For the most part, she skips over Depression. Yes, she died, but a hit and run was depressingly common where she’d lived, and at least she doesn’t remember the moment most of her bones must’ve broken during the collision.
Her father doesn’t bother with the seal on her stomach anymore; instead, she’s carefully coached through how to keep her sensory bubble to a manageable size at home, limiting it to the familiar forest lake of her brother, summer breeze of her mother, and endless ocean of her father. And when they go back to the fields, her father teaches her how to expand her bubble. How to feel not just him, and the squirrels, and their house and Clan lands, but the Nara lands some hundred metres east, and the deer and the people meandering about. He guides her through how to scan that information and discard it, how to not let it overwhelm her, how to brush through it with a fine-toothed comb to find a specific person or being she’s looking for.
She’s thrown straight into Acceptance a week before her third birthday, when her brother comes home with an official-looking piece of paper and a blinding grin, and tells her and their parents with no extra fanfare:
“I’m starting the Academy next month!”
Tamaki blinks.
Smiles.
Throws herself at her brother and grins when he immediately drops the fancy-looking paper to catch her and spin her around.

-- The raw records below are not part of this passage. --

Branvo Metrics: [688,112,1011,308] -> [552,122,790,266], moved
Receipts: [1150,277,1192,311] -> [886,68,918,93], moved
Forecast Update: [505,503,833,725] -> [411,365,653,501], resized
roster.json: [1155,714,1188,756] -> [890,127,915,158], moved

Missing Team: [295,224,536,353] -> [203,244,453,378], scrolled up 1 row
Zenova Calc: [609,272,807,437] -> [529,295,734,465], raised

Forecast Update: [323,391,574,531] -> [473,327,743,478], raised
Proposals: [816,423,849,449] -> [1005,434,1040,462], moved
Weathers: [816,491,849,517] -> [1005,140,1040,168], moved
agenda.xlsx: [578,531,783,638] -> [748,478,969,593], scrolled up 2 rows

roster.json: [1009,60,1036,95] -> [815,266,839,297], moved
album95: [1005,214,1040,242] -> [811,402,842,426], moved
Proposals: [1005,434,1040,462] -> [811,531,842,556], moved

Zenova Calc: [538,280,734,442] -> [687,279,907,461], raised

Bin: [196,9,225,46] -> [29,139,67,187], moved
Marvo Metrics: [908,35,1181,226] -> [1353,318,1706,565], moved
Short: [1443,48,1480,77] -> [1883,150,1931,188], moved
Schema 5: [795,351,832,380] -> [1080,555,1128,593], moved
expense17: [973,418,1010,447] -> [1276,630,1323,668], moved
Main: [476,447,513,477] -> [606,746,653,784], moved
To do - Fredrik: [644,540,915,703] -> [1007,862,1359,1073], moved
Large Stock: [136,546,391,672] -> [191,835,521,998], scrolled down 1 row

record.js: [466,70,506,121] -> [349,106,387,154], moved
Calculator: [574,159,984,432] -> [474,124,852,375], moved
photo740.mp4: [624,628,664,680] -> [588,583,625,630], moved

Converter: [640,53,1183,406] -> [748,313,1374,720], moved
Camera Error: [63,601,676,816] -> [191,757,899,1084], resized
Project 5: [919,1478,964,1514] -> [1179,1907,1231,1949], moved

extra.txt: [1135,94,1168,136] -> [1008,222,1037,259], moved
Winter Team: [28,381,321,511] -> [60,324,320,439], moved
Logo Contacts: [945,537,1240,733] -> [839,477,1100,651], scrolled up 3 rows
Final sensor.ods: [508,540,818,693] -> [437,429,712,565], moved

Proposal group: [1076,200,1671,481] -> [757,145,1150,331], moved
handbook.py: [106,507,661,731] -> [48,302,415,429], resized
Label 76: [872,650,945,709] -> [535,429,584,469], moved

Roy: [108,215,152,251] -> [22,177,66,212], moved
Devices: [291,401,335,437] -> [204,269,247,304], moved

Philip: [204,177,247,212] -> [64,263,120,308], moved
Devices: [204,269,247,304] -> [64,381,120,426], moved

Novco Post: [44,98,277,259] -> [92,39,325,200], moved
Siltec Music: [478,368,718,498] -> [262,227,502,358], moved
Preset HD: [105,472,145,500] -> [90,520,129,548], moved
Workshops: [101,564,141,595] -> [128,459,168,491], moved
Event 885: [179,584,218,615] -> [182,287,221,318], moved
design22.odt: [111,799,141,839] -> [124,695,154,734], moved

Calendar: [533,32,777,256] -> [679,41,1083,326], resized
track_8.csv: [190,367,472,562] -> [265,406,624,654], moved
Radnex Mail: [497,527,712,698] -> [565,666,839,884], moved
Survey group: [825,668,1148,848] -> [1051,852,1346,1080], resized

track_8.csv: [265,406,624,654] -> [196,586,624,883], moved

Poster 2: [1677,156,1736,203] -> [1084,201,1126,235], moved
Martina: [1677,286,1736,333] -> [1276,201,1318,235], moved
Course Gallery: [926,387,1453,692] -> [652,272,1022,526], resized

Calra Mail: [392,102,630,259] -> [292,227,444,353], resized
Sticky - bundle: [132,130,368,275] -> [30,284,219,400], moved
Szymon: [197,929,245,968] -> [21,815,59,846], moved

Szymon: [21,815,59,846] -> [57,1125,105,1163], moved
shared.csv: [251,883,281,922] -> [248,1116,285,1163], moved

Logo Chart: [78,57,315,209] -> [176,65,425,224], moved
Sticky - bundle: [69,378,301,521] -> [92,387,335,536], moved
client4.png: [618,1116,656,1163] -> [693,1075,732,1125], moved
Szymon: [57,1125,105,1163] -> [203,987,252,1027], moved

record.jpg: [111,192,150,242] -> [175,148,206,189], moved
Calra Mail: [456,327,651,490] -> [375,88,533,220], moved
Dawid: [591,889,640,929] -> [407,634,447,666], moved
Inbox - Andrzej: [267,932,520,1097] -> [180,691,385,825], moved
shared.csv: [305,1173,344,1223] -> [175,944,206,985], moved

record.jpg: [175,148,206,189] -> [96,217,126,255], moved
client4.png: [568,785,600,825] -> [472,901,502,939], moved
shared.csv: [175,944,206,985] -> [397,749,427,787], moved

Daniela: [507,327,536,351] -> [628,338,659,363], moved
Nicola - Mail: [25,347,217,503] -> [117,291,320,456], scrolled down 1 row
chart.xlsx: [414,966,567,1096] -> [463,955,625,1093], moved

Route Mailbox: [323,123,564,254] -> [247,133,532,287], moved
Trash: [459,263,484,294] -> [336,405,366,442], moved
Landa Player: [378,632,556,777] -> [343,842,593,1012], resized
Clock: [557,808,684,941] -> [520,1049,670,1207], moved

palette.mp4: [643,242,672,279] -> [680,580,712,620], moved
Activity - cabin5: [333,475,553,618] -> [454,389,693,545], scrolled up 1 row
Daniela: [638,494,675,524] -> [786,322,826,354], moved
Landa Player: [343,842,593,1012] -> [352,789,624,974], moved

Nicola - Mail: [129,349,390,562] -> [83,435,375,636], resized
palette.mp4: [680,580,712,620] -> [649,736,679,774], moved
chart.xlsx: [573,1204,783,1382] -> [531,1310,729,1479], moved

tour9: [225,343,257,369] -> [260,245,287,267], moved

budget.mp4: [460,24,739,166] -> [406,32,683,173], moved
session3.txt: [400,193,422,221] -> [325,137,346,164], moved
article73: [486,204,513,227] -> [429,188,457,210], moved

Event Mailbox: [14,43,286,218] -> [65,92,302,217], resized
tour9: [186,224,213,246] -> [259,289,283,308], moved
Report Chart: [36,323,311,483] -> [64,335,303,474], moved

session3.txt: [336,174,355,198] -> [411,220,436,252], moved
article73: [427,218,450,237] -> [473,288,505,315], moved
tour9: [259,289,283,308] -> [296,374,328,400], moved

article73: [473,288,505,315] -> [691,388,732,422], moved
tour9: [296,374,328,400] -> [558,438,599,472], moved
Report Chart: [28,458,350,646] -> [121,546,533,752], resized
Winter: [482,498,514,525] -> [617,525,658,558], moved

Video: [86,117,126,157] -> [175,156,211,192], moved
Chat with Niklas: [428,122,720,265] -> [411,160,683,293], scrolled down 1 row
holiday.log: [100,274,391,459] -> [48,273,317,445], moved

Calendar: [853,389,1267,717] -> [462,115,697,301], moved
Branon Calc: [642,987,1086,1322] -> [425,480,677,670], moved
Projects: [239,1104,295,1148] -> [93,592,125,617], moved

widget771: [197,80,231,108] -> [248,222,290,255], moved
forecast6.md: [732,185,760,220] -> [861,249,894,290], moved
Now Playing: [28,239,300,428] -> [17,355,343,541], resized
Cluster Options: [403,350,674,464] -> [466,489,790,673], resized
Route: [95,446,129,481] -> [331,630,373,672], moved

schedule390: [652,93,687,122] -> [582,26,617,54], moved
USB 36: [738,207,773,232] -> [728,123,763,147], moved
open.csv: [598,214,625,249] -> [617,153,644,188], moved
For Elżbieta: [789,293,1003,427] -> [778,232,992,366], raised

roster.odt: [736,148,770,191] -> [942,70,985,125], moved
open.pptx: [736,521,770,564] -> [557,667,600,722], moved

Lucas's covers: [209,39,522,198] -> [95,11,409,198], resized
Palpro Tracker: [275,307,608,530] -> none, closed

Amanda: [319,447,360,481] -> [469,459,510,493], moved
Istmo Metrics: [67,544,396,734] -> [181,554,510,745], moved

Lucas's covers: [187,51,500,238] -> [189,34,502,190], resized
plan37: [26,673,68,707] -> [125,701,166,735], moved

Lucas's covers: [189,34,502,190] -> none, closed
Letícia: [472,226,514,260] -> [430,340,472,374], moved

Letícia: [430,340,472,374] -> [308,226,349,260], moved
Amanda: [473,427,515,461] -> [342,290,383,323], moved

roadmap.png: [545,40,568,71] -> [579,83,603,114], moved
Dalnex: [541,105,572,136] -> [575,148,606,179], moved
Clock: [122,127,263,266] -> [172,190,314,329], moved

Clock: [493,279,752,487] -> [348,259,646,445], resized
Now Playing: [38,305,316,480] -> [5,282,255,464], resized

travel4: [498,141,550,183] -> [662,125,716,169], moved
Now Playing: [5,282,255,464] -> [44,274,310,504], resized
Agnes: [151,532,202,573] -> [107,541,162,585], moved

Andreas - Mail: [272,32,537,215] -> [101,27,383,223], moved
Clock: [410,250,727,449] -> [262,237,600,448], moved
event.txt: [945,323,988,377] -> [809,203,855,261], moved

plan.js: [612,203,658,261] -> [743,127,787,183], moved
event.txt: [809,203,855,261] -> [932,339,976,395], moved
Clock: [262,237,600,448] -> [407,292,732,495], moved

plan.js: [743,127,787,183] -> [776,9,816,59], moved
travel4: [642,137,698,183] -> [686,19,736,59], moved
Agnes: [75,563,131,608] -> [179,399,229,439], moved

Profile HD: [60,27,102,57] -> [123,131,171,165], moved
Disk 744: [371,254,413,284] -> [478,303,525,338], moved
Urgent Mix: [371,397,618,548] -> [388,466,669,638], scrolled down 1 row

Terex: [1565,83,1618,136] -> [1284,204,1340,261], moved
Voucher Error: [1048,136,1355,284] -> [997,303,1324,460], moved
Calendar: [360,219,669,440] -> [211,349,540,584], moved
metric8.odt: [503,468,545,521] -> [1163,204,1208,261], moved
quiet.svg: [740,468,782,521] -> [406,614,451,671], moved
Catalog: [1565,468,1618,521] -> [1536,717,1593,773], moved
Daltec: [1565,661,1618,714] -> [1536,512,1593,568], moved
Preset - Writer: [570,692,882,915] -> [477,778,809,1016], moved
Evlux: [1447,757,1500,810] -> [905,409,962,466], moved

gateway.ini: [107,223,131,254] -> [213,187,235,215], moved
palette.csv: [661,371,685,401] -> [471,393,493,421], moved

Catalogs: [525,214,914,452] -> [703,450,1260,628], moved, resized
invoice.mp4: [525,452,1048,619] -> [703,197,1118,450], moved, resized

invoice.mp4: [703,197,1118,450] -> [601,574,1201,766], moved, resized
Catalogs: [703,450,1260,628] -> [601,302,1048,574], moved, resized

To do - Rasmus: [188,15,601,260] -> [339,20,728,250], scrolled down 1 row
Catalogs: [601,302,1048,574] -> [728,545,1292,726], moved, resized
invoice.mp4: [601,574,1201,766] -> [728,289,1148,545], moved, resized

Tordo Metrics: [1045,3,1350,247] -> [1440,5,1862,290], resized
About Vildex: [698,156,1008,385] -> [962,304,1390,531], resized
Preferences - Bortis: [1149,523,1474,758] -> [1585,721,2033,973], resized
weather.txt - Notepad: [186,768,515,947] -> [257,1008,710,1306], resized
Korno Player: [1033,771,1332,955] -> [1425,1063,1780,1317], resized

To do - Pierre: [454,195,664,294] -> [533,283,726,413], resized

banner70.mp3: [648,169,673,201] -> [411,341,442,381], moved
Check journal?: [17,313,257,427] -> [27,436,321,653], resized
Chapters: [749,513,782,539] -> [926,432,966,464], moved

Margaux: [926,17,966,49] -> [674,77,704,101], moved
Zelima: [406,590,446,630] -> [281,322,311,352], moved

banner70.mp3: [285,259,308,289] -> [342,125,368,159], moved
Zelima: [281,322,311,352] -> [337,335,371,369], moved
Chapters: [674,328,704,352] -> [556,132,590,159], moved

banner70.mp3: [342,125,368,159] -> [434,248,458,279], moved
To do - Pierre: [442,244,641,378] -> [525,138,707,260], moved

“Congratulations, nii-san!”
Inoichi laughs happily, smacks a kiss to her cheek, and launches into a tale of how he’ll be a real ninja now, and he’ll be able to protect her and carry on the Yamanaka name with pride.
Tamaki listens, and she feels her smile become less and less genuine the longer her brother talks, though she keeps it carefully stuck to her face.
The chances of this world being a hallucination are…slim.
She’s died, been reborn, and ended up in the Naruto world as a sensor some twenty-odd years before the protagonist was even born.
And her brother will be the Head of the Clan of mind-readers.
…Fuck.
“’Maki-chan! Try the cake kaa-san made!” Inoichi calls to her some time later, and when she looks at him, he’s holding out a finger with some buttercream icing, and, well.
Tamaki dutifully pads over, stops right in front of her brother, licks the sweet cream right off his finger, and delights in his laughter and mock-disgusted crows.
From what she remembers of a story from long-ago, there will be war, and death, and suffering.
But here, in this moment, her brother is a child excited about playing an adult, her parents are alive, and the Third Shinobi War has yet to start.
Yamanaka Tamaki is three years old when she resigns herself to the life of a killer if it means she’ll be able to protect her brother’s smile.